Albert Serra’s “Afternoon of Loneliness” begins by looking into the bull’s eyes, not by the bull’s horns. The piece opens with a candid close-up of a magnificent bovine specimen staring straight into the camera, its eyes almost hidden in the shiny obsidian monument of its head, yet somehow confrontational in its gaze. . Perhaps this beast does not realize that it is dying, but seems angrily resigned to its fate anyway. Or perhaps we are feeling anger on behalf of the beast and projecting it onto this majestic image. Over the next two hours, Serra’s extraordinary documentary about the grandeur and violent humiliation of the Spanish bullfighting ritual shows us that while we will never again observe animal victims so closely, we get to know the shots. I will never forget. Peru’s star conqueror of humans, even as the film’s focus shifts to cows bullfighter Andres Roca Rey, it’s that fateful gaze that haunts us.
Serra’s film, which has no commentary or interviews, avoids a rhetorical stance on a practice that remains the subject of a polarizing debate in the Catalan filmmaker’s homeland. Instead, it aloofly observes Roca Rey in and out of the ring, allowing plenty of room for the viewer’s own emotional response. Sure, the artificial spectacle of a bullfight, with its intricate choreography and flashy, racy costumes, has its charms, but it would be hard to describe “A Lonely Afternoon” as a celebration of its subject matter. The film’s gaze is both dazzling and mocking – Roca Rey’s macho posturing and hero-worship are implicit sources of humor – while Serra’s artistic vision Living up to his reputation for challenging cuisine, he doesn’t shy away from the presentation of his work. Animal abuse and suffering.
That frankness could make the film a thorn in the side for distributors, prompting a formal protest from Spanish animal rights groups ahead of its world premiere in competition at the San Sebastian Film Festival. (It will have its international premiere in New York next week.) But this is the magnum opus of a richly mature filmmaker, whose recent work uses languid repetition and sensory saturation to draw audiences into uncomfortable worlds. This work has the characteristics of fiction. dream-like state.

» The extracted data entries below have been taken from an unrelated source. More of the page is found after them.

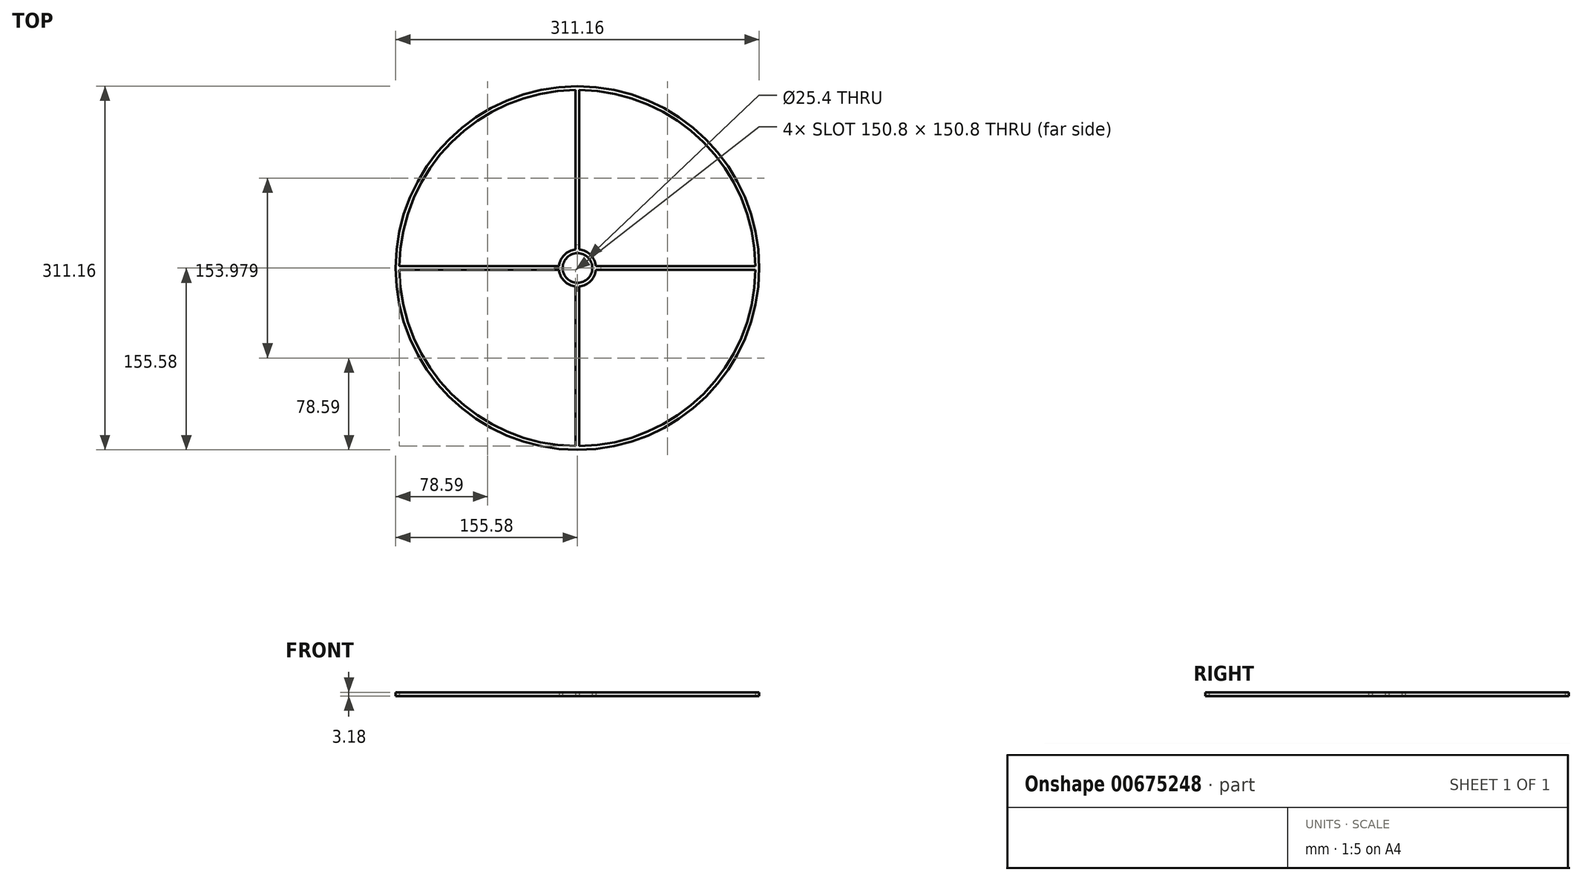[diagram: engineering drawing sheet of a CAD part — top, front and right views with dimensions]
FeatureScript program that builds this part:
annotation { "Feature Type Name" : "Feature", "Feature Type Description" : "" }
export const myFeature = defineFeature(function(context is Context, id is Id, definition is map)
    precondition{}
    {
        {
            var Q0;
            Q0=qCreatedBy(makeId("Top.planeOp"),FACE);
            var sketch = newSketch(context, id + "F0", { "sketchPlane" : qUnion([Q0])});
            skArc(sketch, "E0", {"start": v(-1.59, 152.4) * mm, "mid": v(-107.76, 107.76) * mm, "end": v(-152.4, 1.59) * mm});
            skCircle(sketch, "E1.0", {"center": v(0, 0) * mm, "radius": 155.58 * mm});
            skCircle(sketch, "E2", {"center": v(0, 0) * mm, "radius": 12.7 * mm});
            skArc(sketch, "E3.0", {"start": v(-1.59, 15.8) * mm, "mid": v(-11.23, 11.23) * mm, "end": v(-15.8, 1.59) * mm});
            skLineSegment(sketch, "E4.bottom", {"start": v(1.59, 1.59) * mm, "end": v(-1.59, 1.59) * mm});
            skLineSegment(sketch, "E4.top", {"start": v(1.59, -1.59) * mm, "end": v(-1.59, -1.59) * mm});
            skLineSegment(sketch, "E4.left", {"start": v(1.59, 1.59) * mm, "end": v(1.59, -1.59) * mm});
            skLineSegment(sketch, "E4.right", {"start": v(-1.59, 1.59) * mm, "end": v(-1.59, -1.59) * mm});
            skLineSegment(sketch, "E5", {"start": v(-1.59, 1.59) * mm, "end": v(-1.59, 152.4) * mm, "construction": true});
            skLineSegment(sketch, "E6", {"start": v(-1.59, 1.59) * mm, "end": v(-152.4, 1.59) * mm, "construction": true});
            skLineSegment(sketch, "E7", {"start": v(1.59, 1.59) * mm, "end": v(1.59, 152.4) * mm, "construction": true});
            skLineSegment(sketch, "E8", {"start": v(1.59, 1.59) * mm, "end": v(152.4, 1.59) * mm, "construction": true});
            skLineSegment(sketch, "E9", {"start": v(1.59, -1.59) * mm, "end": v(152.4, -1.59) * mm, "construction": true});
            skLineSegment(sketch, "E10", {"start": v(-1.59, -1.59) * mm, "end": v(-1.59, -152.4) * mm, "construction": true});
            skLineSegment(sketch, "E11", {"start": v(1.59, -1.59) * mm, "end": v(1.59, -152.4) * mm, "construction": true});
            skLineSegment(sketch, "E12", {"start": v(-1.59, -152.4) * mm, "end": v(-1.59, -15.8) * mm});
            skLineSegment(sketch, "E13", {"start": v(1.59, -152.4) * mm, "end": v(1.59, -15.8) * mm});
            skLineSegment(sketch, "E14", {"start": v(-1.59, -1.59) * mm, "end": v(-152.4, -1.59) * mm, "construction": true});
            skLineSegment(sketch, "E15", {"start": v(-152.4, -1.59) * mm, "end": v(-15.8, -1.59) * mm});
            skLineSegment(sketch, "E16", {"start": v(-152.4, 1.59) * mm, "end": v(-15.8, 1.59) * mm});
            skLineSegment(sketch, "E17", {"start": v(-1.59, 152.4) * mm, "end": v(-1.59, 15.8) * mm});
            skLineSegment(sketch, "E18", {"start": v(1.59, 152.4) * mm, "end": v(1.59, 15.8) * mm});
            skLineSegment(sketch, "E19", {"start": v(152.4, 1.59) * mm, "end": v(15.8, 1.59) * mm});
            skLineSegment(sketch, "E20", {"start": v(152.4, -1.59) * mm, "end": v(15.8, -1.59) * mm});
            skArc(sketch, "E21.trimOffspring", {"start": v(15.8, 1.59) * mm, "mid": v(11.23, 11.23) * mm, "end": v(1.59, 15.8) * mm});
            skArc(sketch, "E22.trimOffspring", {"start": v(-15.8, -1.59) * mm, "mid": v(-11.23, -11.23) * mm, "end": v(-1.59, -15.8) * mm});
            skArc(sketch, "E23.trimOffspring", {"start": v(152.4, 1.59) * mm, "mid": v(107.76, 107.76) * mm, "end": v(1.59, 152.4) * mm});
            skArc(sketch, "E24.trimOffspring", {"start": v(1.59, -15.8) * mm, "mid": v(11.23, -11.23) * mm, "end": v(15.8, -1.59) * mm});
            skArc(sketch, "E25.trimOffspring", {"start": v(1.59, -152.4) * mm, "mid": v(107.76, -107.76) * mm, "end": v(152.4, -1.59) * mm});
            skArc(sketch, "E26.trimOffspring", {"start": v(-152.4, -1.59) * mm, "mid": v(-107.76, -107.76) * mm, "end": v(-1.59, -152.4) * mm});
            skSolve(sketch);
        }
        {
            var Q0;
            Q0=makeQuery(id+"F0.imprint","IMPRINT",FACE,{"disambiguationData":[TD([[makeQuery(id+"F0.imprint","IMPRINT",EDGE,{"derivedFrom":sQuery(id+"F0.wireOp",EDGE,"E0")}),-1.0]])]});
            extrude(context, id + "F1", {"entities" : qUnion([Q0]), "depth" : 3.17 * mm, "offsetDistance" : 25.4 * mm});
        }
    });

As the film cycles through three main spaces, there is little attempt to impose a narrative arc over the two-hour-long events. The luxurious car he drives to and from the venue is surrounded by an entourage of flattered men. And in his luxurious hotel room, he silently assembles and disassembles gaudy matador armor with shiny metal threads and sequins, often caked with blood. Though much of its time is spent watching Roca Rey psyche up for battle and deject after it, “A Lonely Afternoon” is not a character portrait. He remains a secluded and silent figure throughout, and Sera shows little interest in investigating the man’s interior or inner self. Home life only covers the rush of adrenaline and the decline in work routine.

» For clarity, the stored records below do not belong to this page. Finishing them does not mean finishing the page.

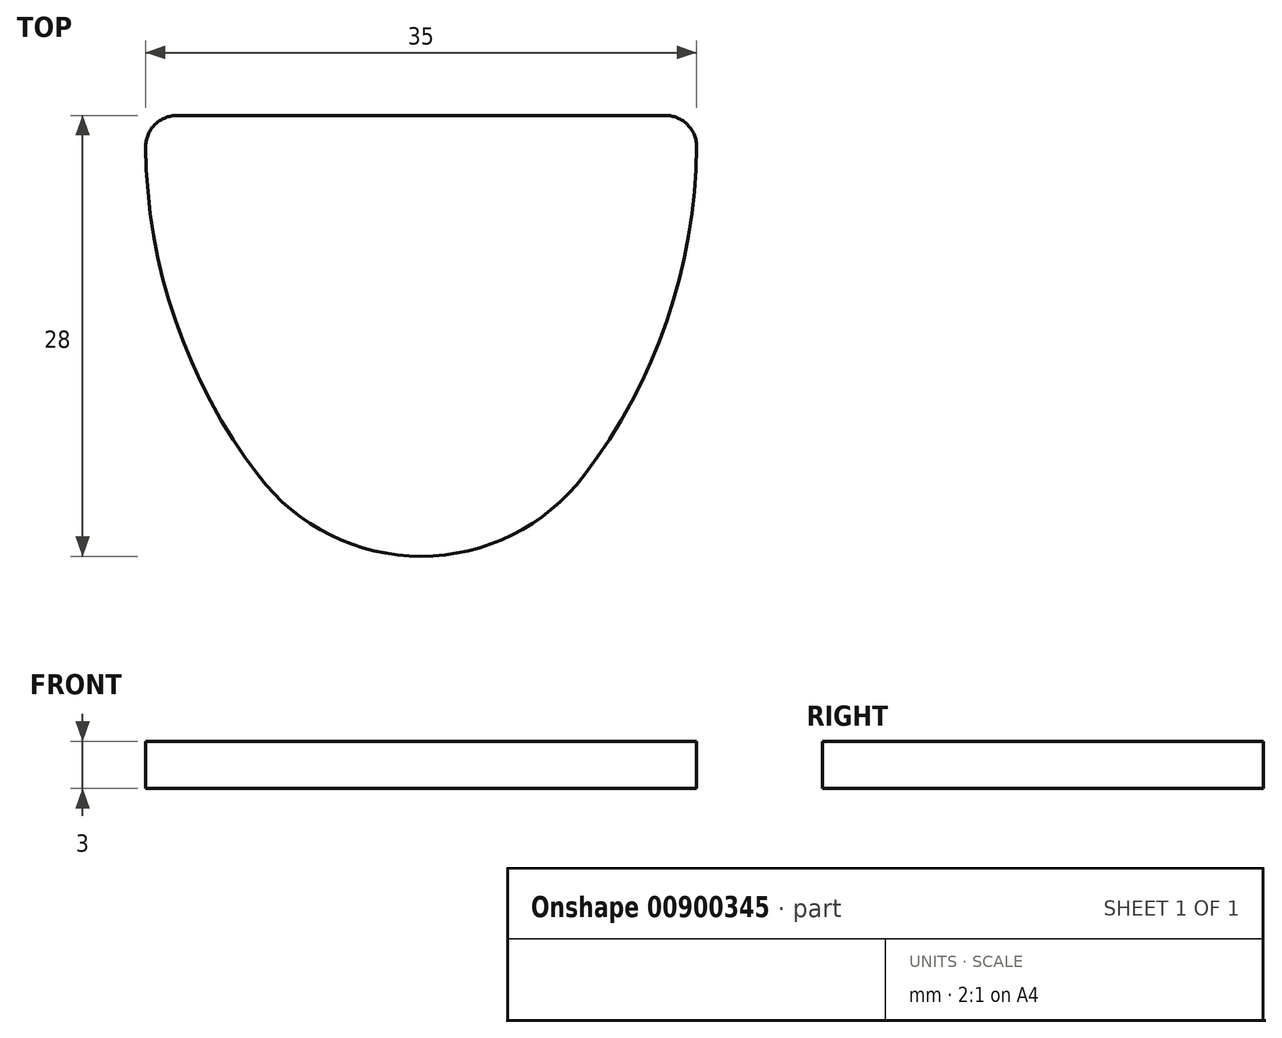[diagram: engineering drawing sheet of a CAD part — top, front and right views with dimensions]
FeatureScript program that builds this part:
annotation { "Feature Type Name" : "Feature", "Feature Type Description" : "" }
export const myFeature = defineFeature(function(context is Context, id is Id, definition is map)
    precondition{}
    {
        {
            var Q0;
            Q0=qCreatedBy(makeId("Top.planeOp"),FACE);
            var sketch = newSketch(context, id + "F0", { "sketchPlane" : qUnion([Q0])});
            skLineSegment(sketch, "E0", {"start": v(-15.5, 0) * mm, "end": v(0, 0) * mm});
            skLineSegment(sketch, "E1", {"start": v(0, 0) * mm, "end": v(15.5, 0) * mm});
            skArc(sketch, "E2", {"start": v(10.34, -22.88) * mm, "mid": v(15.6, -13.03) * mm, "end": v(17.5, -2.02) * mm});
            skArc(sketch, "E3", {"start": v(-17.5, -2.02) * mm, "mid": v(-15.6, -13.03) * mm, "end": v(-10.34, -22.88) * mm});
            skArc(sketch, "E4", {"start": v(-10.34, -22.88) * mm, "mid": v(0, -28) * mm, "end": v(10.34, -22.88) * mm});
            skPoint(sketch, "E5.visualSharp", {"position": v(-17.46, 0) * mm});
            skArc(sketch, "E5.filletArc", {"start": v(-15.5, 0) * mm, "mid": v(-16.92, -0.6) * mm, "end": v(-17.5, -2.02) * mm});
            skPoint(sketch, "E6.visualSharp", {"position": v(17.46, 0) * mm});
            skArc(sketch, "E6.filletArc", {"start": v(17.5, -2.02) * mm, "mid": v(16.92, -0.6) * mm, "end": v(15.5, 0) * mm});
            skPoint(sketch, "E7", {"position": v(0, -14) * mm});
            skCircle(sketch, "E8", {"center": v(-15.5, -2) * mm, "radius": 2 * mm, "construction": true});
            skSolve(sketch);
        }
        {
            var Q0;
            Q0=qSketchRegion(id+"F0",true);
            extrude(context, id + "F1", {"entities" : qUnion([Q0]), "depth" : 3 * mm, "offsetDistance" : 25 * mm});
        }
    });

In some ways, Roca Rey seems as much an object as a hapless bull. In a resourceful preparation scene, an assistant helps him fit into his body in an incredibly tight fit. Taregira She casually lifted his whole body and shook him inside his clothes, removing his pants and treating him more like a mannequin than a master. And while his followers rain praise on him on the ride from the stadium, their praise is dehumanizingly exaggerated. , he stares stoically into the middle distance, ignoring them. I can see that Sera is amused by such an absurd act. Of course, it goes without saying that there are homoerotic undertones to this vain masculine exaggeration, but the stark contrast between the details of these rituals and the visceral pain and danger that ensues inside the ring immediately strikes us. I stop.
No amount of fancy footwork or bright carmine-colored silk can disguise the ugly fact that this storied Spanish tradition is murder for sport. Serra and his regular cinematographer Arthur Torto Puyol (who also edited the film along with the director) don’t try to hide it either, avoiding grandiose wide shots to capture the gruesome physical destruction that’s going on. Separated from the frame, which often excludes the assembled crowd, for tight close-ups that isolate and emphasize, the viewer feels a strange, mesmerizing sense of isolation.

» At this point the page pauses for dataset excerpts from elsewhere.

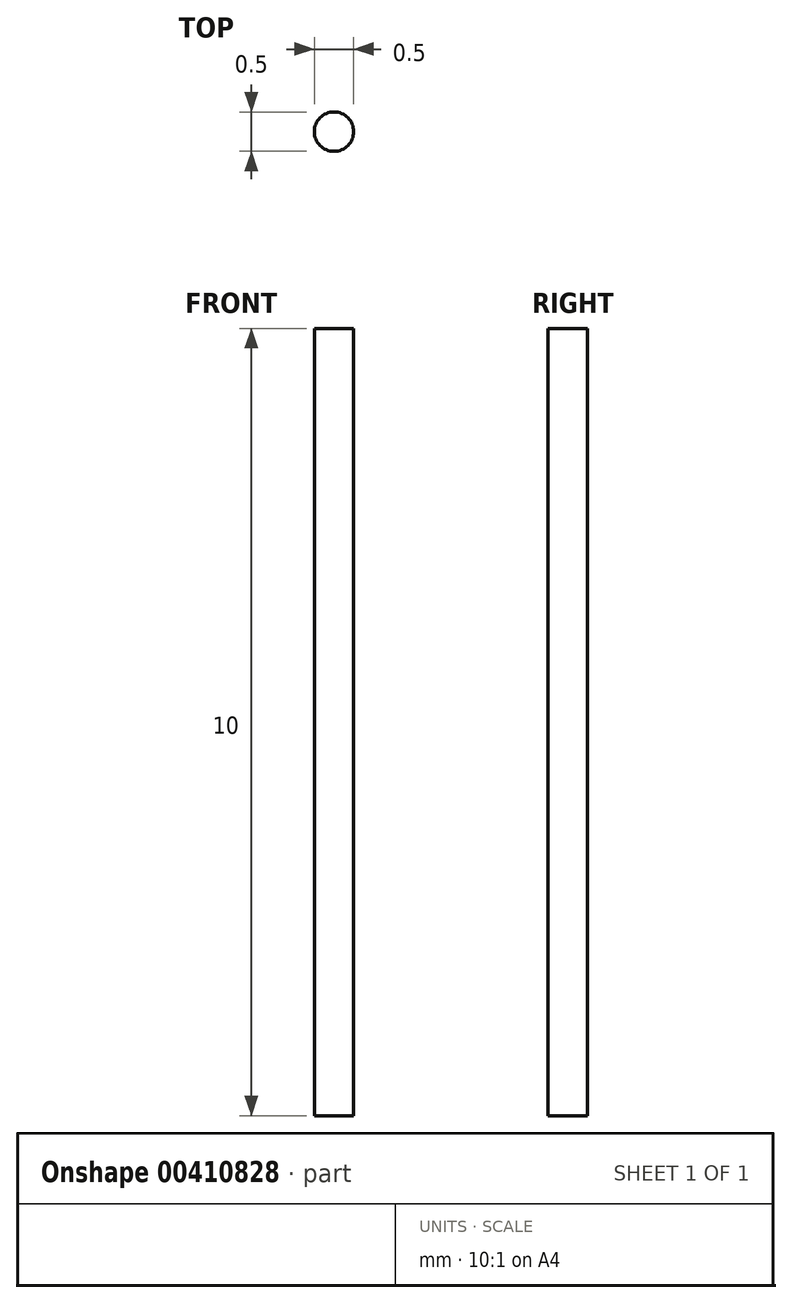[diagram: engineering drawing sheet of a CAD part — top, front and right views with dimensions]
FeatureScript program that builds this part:
annotation { "Feature Type Name" : "Feature", "Feature Type Description" : "" }
export const myFeature = defineFeature(function(context is Context, id is Id, definition is map)
    precondition{}
    {
        {
            var Q0;
            Q0=qCreatedBy(makeId("Top.planeOp"),FACE);
            var sketch = newSketch(context, id + "F0", { "sketchPlane" : qUnion([Q0])});
            skCircle(sketch, "E0", {"center": v(0, 0) * mm, "radius": 0.25 * mm});
            skSolve(sketch);
        }
        {
            var Q0;
            Q0 = qSketchRegion(id + "F0", true);
            extrude(context, id + "F1", {"entities" : qUnion([Q0]), "depth" : 10 * mm});
        }
    });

At one point, the film’s focus shifts from Roca Rey, unfazed by the attacks of the two horns, to the bull itself, which collapses, enraged and glowing with its own blood, before being dragged to its death in chains. and move again. It’s over, but it certainly doesn’t feel like a victory, even though Roca Rey and his fellow fighters are donning golden finery and preparing for honor. Stoic but almost numb to all the dazzling sensations in “A Lonely Afternoon,” it is up to the viewer to decide what beauty remains in this cruelty. Masu.